What you return must be every line below that includes the word "pixels".
━━━━━━
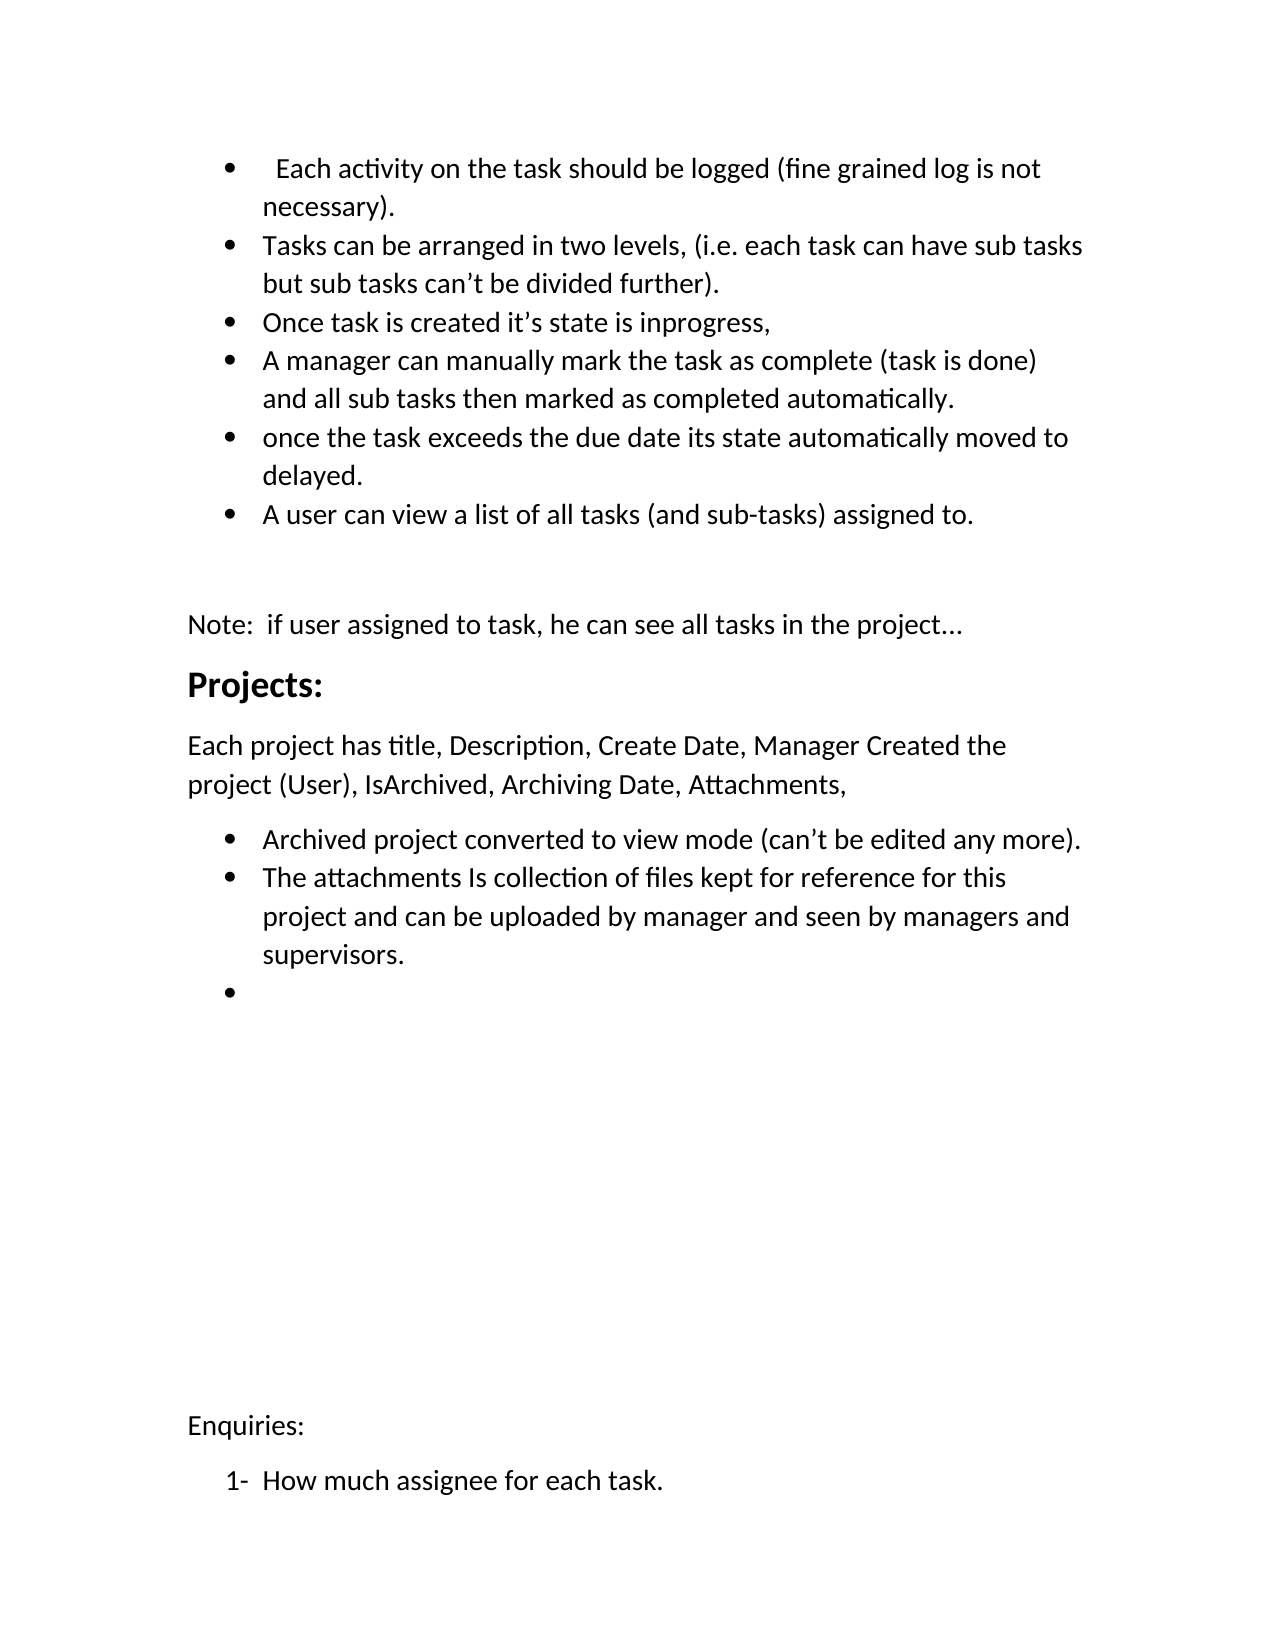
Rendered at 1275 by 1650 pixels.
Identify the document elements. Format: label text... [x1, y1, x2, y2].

list A manager can manually mark the task as complete (task is done) and all sub tasks then marked as completed automatically. [225, 342, 1087, 416]
text Enquiries: [187, 1407, 1087, 1443]
list How much assignee for each task. [225, 1462, 1087, 1498]
text Each project has title, Description, Create Date, Manager Created the project (User), IsArchived, Archiving Date, Attachments, [187, 727, 1087, 801]
list Tasks can be arranged in two levels, (i.e. each task can have sub tasks but sub tasks can’t be divided further). [225, 227, 1087, 301]
text Note: if user assigned to task, he can see all tasks in the project... [187, 606, 1087, 642]
text Projects: [187, 661, 1087, 707]
list The attachments Is collection of files kept for reference for this project and can be uploaded by manager and seen by managers and supervisors. [225, 859, 1087, 972]
list Once task is created it’s state is inprogress, [225, 304, 1087, 339]
list Archived project converted to view mode (can’t be edited any more). [225, 821, 1087, 857]
list A user can view a list of all tasks (and sub-tasks) assigned to. [225, 496, 1087, 532]
list once the task exceeds the due date its state automatically moved to delayed. [225, 419, 1087, 493]
list Each activity on the task should be logged (fine grained log is not necessary). [225, 150, 1087, 224]
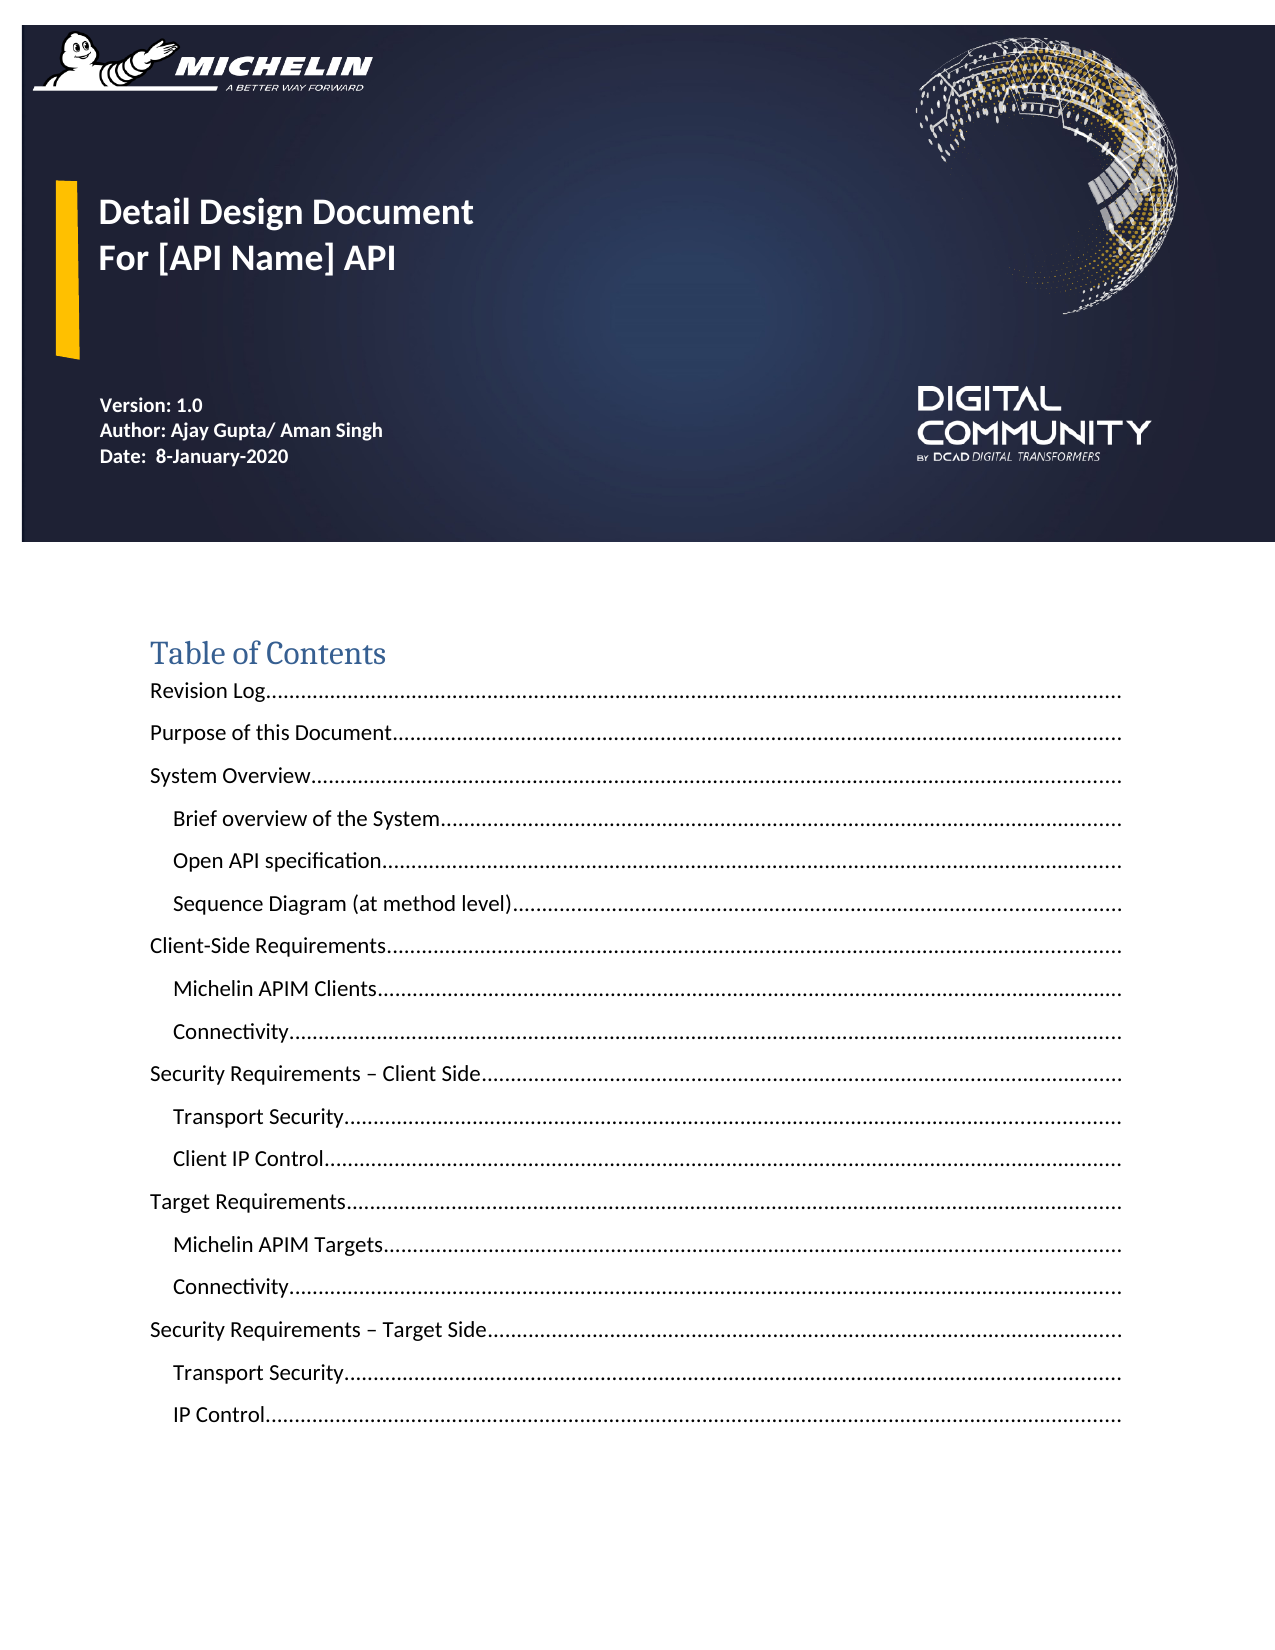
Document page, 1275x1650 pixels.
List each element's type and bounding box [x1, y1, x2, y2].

picture [13, 12, 1275, 542]
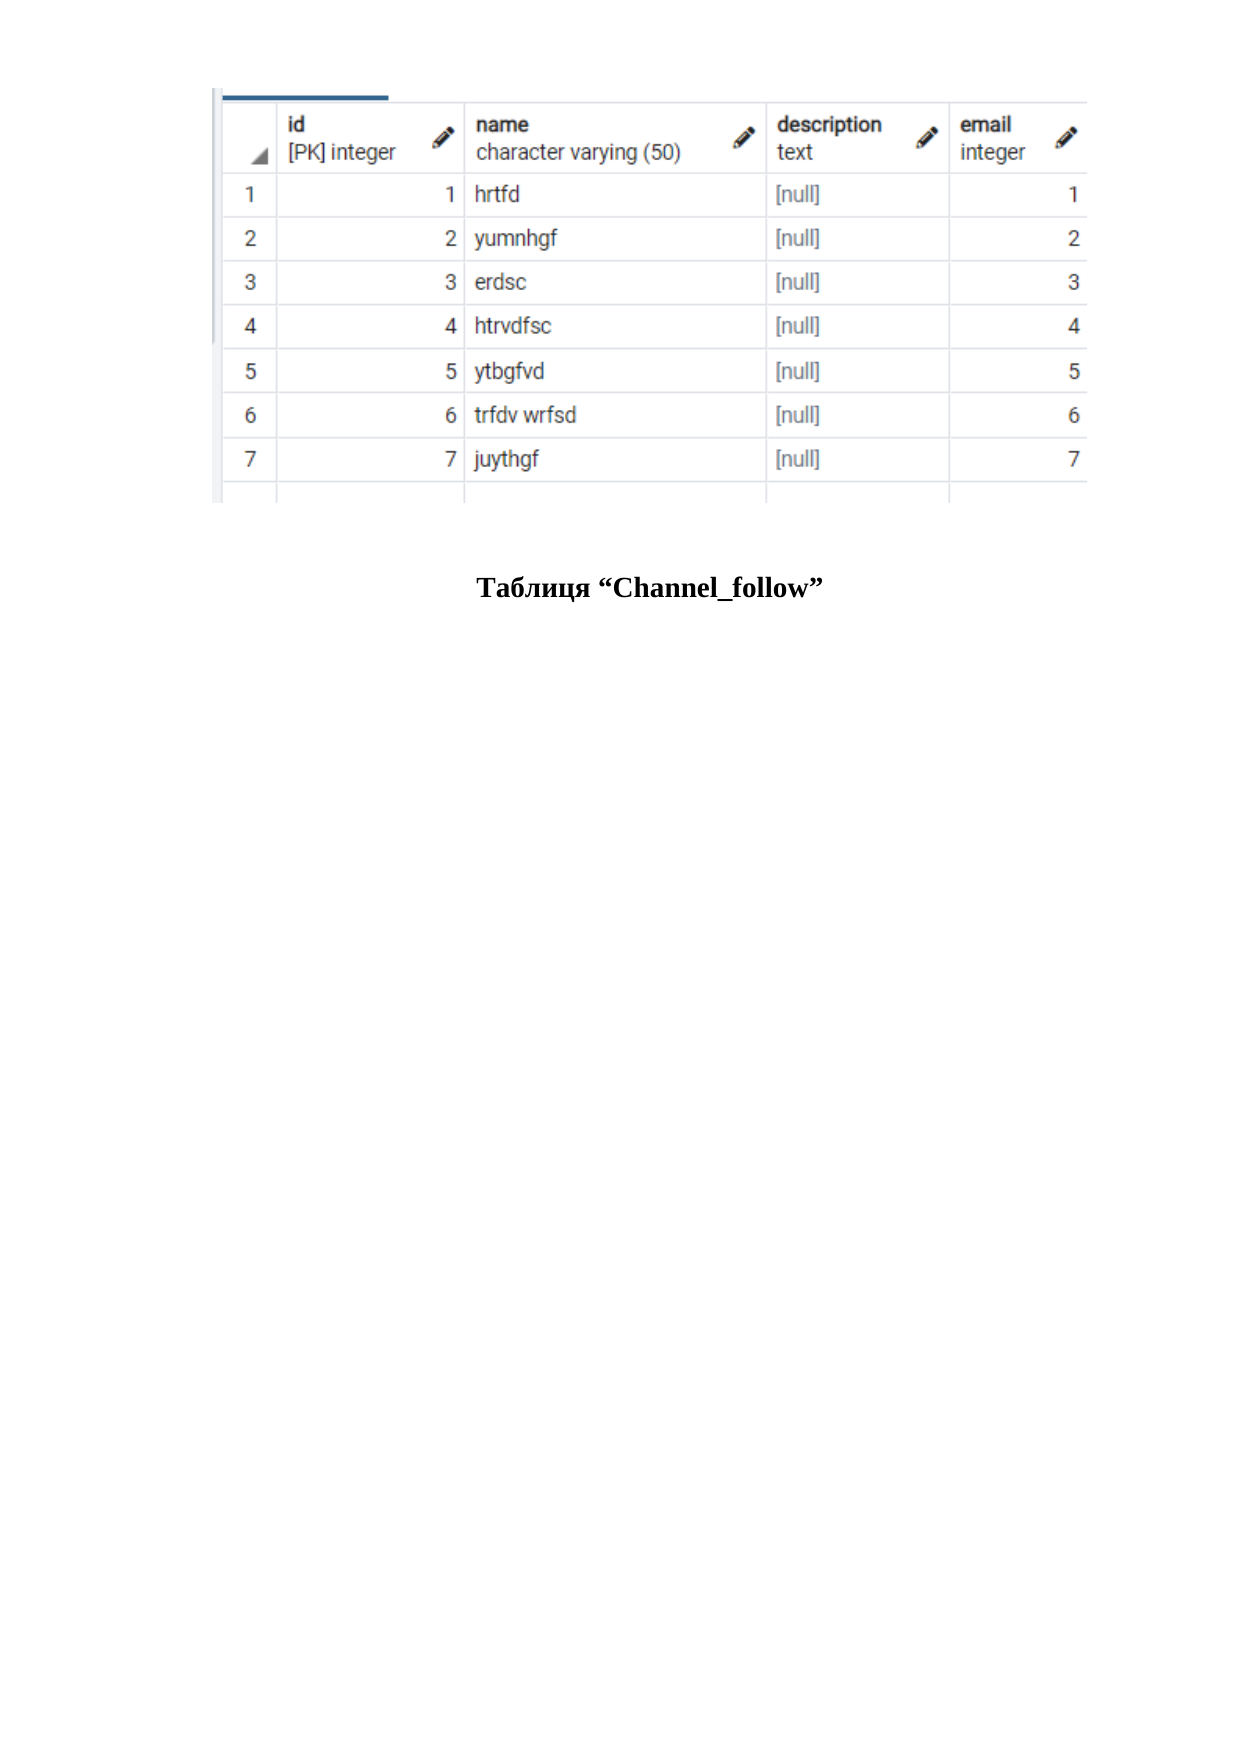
━━━━━━
— SOLUTION FOR THIS TASK —
Rendered at 1275 by 1650 pixels.
Document page, 1275x1650 pixels.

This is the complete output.